Damages discovery in patent cases is usually contentious, expensive, and non-uniform in application by the courts. The patent owner, on one hand, wants to discover all possible revenue streams for settlement and resource allocation. The accused infringer, on the other hand, wants to minimize disclosure, because of the sensitivity of financial information and the belief that the suit is meritless. And the courts are caught in the middle. Compounding these issues, fulsome damages contentions typically are not defined until expert reports are presented, meaning the parties (and the court through a Daubert motion) will not know whether there is sufficient basis for the damages sought until late in a case.
The Northern District of California’s recently revised local patent rules reduce much of this uncertainty by requiring damages disclosures early and often. You can also see the redlined rules where the changes made are more readily apparent.
Initial Case Management Conference.
At an early stage of the litigation (Rule 26), the parties are to submit a “non-binding, good-faith estimate of the damages range.” Patent L.R. 2-1 (b)(5). If a party cannot provide an estimate, it “shall explain why it cannot and what specific information is needed before it can do so.” This rule will likely engender motion practice over whether an accused infringer’s damages of zero (meritless case) is a “good-faith estimate.” Parties may also litigate whether this “good-faith” requirement is violated (and the appropriate remedy for such a violation) if the damages disclosed early in the case differ significantly from the range provided later in the damages contentions.
The patentee in its infringement contentions must now identify the time period of damages and will likely be held to this period unless an amendment is permitted. Patent L.R. 3-1(h); Patent L.R. 3-7. This is an important disclosure because that period could meaningfully affect the total damages. The new rule does not specifically require the patentee to identify the event that starts the damages period. But an accused infringer will likely request such information (e.g., filing of complaint, marking, notice letter) to properly scrutinize the period.
Automatic Document Production.
Both the patentee and accused infringer have document production obligations relating to damages when providing infringement and invalidity contentions, respectively. Generally, they are to produce agreements (licenses, agreements transferring an interest in the patent), patented product financials if claiming lost profits (sales, revenues, and profits), and accused infringer’s financials (“[d]ocuments sufficient to show the sales, revenue, cost, and profits for accused instrumentalities . . . for any period of alleged infringement”). Patent L.R. 3-2 (f)-(j); Patent L.R. 3-4 (c)-(e). This rule provides both parties with relevant damages documents, allowing the accused infringer to challenge patent owner’s standing early in the litigation. Disputes will likely persist over whether the production is “sufficient to show” and whether the accused infringer should have produced all license agreements – not just the ones it contends are comparable (if any).

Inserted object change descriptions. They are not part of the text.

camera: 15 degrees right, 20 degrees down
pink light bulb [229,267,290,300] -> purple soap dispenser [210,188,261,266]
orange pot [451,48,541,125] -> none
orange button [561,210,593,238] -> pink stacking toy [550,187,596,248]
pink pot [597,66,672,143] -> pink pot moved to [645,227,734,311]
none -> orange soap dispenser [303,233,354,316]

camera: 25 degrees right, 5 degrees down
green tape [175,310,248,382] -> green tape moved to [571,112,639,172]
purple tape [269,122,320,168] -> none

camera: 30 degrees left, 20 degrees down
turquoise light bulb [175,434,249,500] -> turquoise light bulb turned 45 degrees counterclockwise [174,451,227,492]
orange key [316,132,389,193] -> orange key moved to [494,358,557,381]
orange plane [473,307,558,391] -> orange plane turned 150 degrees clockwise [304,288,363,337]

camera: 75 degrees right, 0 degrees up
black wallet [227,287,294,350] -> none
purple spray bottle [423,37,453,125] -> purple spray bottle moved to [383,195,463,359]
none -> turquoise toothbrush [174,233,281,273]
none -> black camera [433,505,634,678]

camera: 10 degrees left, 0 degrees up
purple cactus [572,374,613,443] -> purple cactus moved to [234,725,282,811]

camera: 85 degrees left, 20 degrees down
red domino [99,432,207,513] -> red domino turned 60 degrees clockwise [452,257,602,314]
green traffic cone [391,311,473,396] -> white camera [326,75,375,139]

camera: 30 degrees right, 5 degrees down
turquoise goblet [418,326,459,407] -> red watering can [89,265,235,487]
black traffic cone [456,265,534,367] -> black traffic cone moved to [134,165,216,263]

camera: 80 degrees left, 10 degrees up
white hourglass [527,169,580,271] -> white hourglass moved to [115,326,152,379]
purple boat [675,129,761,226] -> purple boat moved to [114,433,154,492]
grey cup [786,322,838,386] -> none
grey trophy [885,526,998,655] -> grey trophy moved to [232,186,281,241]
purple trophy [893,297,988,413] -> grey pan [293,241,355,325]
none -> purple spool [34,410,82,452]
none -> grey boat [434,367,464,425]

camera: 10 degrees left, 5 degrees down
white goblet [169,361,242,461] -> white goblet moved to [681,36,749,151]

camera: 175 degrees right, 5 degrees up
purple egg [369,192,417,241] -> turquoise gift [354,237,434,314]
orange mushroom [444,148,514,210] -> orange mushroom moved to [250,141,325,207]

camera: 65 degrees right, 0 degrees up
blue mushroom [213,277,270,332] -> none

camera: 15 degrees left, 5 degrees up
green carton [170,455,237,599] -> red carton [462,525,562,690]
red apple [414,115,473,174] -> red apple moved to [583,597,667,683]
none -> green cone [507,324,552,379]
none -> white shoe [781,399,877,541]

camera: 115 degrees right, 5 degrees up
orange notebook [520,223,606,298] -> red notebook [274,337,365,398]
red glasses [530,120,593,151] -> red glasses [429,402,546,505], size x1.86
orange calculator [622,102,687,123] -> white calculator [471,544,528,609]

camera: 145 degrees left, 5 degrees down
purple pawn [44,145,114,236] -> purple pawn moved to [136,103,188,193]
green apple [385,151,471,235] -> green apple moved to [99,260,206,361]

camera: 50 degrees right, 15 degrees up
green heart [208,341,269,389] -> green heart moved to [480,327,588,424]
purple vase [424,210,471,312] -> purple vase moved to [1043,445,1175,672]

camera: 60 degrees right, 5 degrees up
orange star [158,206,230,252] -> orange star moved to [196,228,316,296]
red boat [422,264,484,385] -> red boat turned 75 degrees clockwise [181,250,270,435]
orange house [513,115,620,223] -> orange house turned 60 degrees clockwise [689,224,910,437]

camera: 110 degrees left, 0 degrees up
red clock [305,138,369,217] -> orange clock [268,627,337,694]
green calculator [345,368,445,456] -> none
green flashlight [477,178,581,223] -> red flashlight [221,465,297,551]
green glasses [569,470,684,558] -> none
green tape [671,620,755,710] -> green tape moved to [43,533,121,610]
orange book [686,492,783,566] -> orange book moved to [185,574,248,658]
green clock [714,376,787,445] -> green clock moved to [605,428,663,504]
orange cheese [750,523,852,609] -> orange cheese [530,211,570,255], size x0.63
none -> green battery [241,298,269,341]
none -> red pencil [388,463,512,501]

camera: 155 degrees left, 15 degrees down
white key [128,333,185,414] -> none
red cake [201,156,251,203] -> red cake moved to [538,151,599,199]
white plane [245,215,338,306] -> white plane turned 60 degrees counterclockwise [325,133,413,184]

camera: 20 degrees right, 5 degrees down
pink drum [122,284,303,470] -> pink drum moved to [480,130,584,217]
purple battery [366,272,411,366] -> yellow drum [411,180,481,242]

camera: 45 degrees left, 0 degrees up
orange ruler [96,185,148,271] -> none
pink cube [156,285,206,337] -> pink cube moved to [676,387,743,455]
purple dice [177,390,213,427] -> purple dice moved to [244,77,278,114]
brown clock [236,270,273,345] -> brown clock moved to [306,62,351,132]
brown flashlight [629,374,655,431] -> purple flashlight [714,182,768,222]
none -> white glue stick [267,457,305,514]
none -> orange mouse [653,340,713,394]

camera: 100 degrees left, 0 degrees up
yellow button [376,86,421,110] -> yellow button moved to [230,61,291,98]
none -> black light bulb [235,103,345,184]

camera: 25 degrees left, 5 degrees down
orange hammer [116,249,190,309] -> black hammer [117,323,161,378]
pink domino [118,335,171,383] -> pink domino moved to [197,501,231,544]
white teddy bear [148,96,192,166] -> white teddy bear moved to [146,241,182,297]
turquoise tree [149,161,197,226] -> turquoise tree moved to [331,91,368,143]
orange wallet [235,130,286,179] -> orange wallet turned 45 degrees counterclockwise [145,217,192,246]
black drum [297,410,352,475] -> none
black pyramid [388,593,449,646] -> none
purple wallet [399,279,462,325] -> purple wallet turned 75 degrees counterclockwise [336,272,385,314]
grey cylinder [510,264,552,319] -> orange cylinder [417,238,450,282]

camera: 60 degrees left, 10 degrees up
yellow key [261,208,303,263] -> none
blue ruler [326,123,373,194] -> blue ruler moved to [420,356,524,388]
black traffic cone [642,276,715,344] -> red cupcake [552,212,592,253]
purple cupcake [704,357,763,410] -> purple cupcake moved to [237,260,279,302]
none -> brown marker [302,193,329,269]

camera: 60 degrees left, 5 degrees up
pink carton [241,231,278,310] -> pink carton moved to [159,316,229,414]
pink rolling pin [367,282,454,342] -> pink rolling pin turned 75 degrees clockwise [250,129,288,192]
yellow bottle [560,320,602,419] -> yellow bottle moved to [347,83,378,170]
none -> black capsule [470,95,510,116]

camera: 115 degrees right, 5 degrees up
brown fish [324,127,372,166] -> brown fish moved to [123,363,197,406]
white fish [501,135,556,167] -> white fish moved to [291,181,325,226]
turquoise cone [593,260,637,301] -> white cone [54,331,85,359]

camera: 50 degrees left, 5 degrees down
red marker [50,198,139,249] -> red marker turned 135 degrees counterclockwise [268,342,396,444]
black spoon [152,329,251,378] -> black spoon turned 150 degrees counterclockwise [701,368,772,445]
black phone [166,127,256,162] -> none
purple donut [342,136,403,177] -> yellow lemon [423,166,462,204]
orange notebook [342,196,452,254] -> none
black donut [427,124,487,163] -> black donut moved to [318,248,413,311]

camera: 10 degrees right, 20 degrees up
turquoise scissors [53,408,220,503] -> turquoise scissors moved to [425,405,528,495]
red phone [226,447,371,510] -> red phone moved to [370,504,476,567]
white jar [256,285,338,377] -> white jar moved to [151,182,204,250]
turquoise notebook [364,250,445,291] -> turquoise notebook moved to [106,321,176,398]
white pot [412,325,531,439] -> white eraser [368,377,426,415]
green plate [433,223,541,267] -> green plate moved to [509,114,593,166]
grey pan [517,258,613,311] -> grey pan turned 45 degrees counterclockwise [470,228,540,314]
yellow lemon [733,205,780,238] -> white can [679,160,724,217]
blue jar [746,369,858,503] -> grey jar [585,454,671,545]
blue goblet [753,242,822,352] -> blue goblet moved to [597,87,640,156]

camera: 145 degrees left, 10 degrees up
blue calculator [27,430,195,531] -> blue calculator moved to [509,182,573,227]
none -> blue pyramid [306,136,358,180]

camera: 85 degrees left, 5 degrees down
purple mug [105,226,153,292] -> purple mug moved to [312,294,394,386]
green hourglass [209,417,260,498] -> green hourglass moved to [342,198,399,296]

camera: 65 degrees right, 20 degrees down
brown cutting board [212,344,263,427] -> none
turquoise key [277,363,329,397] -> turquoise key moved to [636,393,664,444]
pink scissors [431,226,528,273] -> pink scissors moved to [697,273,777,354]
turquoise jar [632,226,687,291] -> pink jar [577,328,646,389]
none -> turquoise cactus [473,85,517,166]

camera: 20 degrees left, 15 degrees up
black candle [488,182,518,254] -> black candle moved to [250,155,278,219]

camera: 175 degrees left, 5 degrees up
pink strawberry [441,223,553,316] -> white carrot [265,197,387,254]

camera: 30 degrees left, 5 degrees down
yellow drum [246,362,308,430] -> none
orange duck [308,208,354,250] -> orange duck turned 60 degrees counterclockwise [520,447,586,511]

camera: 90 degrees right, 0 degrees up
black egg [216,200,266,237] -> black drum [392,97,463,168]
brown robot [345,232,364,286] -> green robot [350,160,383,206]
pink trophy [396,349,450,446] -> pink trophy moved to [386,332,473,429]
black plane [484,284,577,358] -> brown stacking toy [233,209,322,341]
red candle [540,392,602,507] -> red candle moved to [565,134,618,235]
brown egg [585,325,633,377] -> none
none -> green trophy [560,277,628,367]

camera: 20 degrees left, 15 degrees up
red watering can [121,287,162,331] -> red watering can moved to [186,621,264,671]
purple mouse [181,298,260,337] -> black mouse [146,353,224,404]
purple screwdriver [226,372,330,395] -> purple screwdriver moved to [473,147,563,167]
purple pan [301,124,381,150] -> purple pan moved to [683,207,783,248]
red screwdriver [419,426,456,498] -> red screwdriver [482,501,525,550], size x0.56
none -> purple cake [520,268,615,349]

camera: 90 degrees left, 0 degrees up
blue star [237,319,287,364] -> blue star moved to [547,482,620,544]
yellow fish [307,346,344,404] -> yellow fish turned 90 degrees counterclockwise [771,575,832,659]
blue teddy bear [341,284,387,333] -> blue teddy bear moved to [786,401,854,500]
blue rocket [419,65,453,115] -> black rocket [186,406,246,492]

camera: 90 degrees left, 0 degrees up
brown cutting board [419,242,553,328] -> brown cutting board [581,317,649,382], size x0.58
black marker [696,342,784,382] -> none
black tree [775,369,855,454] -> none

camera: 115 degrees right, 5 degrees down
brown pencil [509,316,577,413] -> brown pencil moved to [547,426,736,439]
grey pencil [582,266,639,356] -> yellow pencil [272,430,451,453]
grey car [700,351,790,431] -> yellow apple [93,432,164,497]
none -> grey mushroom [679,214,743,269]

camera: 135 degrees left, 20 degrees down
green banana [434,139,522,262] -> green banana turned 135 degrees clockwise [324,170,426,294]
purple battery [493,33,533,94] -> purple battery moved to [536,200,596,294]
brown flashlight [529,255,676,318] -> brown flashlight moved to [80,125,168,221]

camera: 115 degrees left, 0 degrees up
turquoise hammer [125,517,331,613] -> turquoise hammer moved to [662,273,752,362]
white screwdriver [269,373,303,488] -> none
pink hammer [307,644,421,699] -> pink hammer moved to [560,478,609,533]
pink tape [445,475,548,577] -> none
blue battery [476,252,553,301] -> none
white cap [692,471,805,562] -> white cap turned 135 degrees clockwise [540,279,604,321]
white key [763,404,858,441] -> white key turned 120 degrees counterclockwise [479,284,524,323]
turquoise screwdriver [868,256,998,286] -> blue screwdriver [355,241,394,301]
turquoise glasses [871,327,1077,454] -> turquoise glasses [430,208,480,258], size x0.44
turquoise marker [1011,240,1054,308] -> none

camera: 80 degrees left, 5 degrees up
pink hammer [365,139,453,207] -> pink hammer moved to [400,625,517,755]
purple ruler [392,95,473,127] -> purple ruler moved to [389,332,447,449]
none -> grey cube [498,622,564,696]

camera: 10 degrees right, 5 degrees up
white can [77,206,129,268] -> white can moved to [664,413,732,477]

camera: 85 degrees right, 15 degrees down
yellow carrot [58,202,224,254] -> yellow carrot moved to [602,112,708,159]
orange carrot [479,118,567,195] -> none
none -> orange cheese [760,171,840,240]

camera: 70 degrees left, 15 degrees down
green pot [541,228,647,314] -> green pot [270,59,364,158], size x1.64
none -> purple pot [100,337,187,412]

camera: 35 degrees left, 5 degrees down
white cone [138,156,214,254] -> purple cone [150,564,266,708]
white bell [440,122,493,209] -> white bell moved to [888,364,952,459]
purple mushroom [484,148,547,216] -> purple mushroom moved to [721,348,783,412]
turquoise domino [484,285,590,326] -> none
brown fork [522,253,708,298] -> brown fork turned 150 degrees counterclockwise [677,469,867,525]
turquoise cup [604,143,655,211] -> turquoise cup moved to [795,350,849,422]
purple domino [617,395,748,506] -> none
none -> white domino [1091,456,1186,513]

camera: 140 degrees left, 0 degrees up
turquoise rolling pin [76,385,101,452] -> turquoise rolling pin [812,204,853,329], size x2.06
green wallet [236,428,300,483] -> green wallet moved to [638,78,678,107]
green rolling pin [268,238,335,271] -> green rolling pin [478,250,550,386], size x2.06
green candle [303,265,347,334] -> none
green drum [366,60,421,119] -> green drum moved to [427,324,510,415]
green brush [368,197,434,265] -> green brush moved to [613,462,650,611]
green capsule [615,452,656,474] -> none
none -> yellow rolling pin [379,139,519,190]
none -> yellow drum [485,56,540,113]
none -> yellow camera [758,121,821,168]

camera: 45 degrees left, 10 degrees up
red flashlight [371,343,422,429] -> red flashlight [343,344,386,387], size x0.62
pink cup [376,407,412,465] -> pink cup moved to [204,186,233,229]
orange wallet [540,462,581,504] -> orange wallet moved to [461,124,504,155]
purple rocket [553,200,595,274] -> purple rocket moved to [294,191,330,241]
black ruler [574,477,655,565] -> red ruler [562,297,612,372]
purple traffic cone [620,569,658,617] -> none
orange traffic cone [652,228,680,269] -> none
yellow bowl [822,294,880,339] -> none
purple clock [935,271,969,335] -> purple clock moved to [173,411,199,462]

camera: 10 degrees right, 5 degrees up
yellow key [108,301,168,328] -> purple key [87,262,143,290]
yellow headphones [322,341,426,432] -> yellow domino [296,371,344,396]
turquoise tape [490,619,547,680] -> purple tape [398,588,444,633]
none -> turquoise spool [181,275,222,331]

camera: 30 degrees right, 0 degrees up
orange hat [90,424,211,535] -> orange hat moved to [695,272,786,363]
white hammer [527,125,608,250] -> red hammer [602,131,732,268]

Damages Contentions (and Responses Thereto).
Most importantly, a patentee is to provide damages contentions 50 days after invalidity contentions (that is, the patentee must provide a fairly definite position on damages early in the case). Patent L.R. 3-8. This includes its damages theories (such as reasonable royalty, lost profits, or otherwise) and “factual support” for each theory. Patent L.R. 3-8(a). But the patentee can state that “a fulsome response” cannot be provided until the accused infringer (or third party) provides certain information. Patent L.R. 3-8(b). Thirty days later, the accused infringer is to provide a response (“affirmative position”) on the damages contentions or state what specific information is necessary for “a fulsome response.” Patent L.R. 3-9(a)-(b). This rule is silent on whether the parties will be pinned to the contentions and responses (much like with infringement and invalidity contentions) and whether these can be amended. As written, the rule for amending contentions (Patent L.R. 3-6) was not revised to reference damages contentions. Also, it is likely both patentee and accused infringer will attempt to reserve all rights by providing a long list of the documents, deposition testimony, and third-party discovery each requires before “a fulsome response” can be provided – but whether such a tactic will be permitted by the courts is another story.
The new damages rules will change how parties litigate patent cases in the NDCA, including the following:
- Bring uniformity, especially once NDCA courts interpret the rules, in damages disclosures.
- Require a patentee to prepare its damages case well before filing, and if the case is transferred to the NDCA, the patentee will have to devote significant resources early to developing and disclosing a fulsome damages case.
- Force a patentee to disclose a realistic damages amount early (see “good-faith”) rather than an exorbitant number, thereby promoting early settlement.
- Decrease the ability to bifurcate liability and damages discovery.
- Create Daubert-type motion scenarios, i.e., motion to strike damages contentions as insufficient.
- Suggest that a party should consider filing an expert declaration with its contentions (and responses) to preserve all rights for a future expert report.
- Provide another ground for parties to strike an expert, i.e., the report is outside of the damages contentions disclosed.
- Increase early fees and costs for the parties by requiring work that otherwise might have been spread across a longer period of time, or might not have been required at all.
The NDCA continues to be a leader in developing procedures for patent litigation by adopting new local patent rules that move damages to the beginning of the case. Time will tell whether other patent-centric jurisdictions adopt similar damages-related provisions.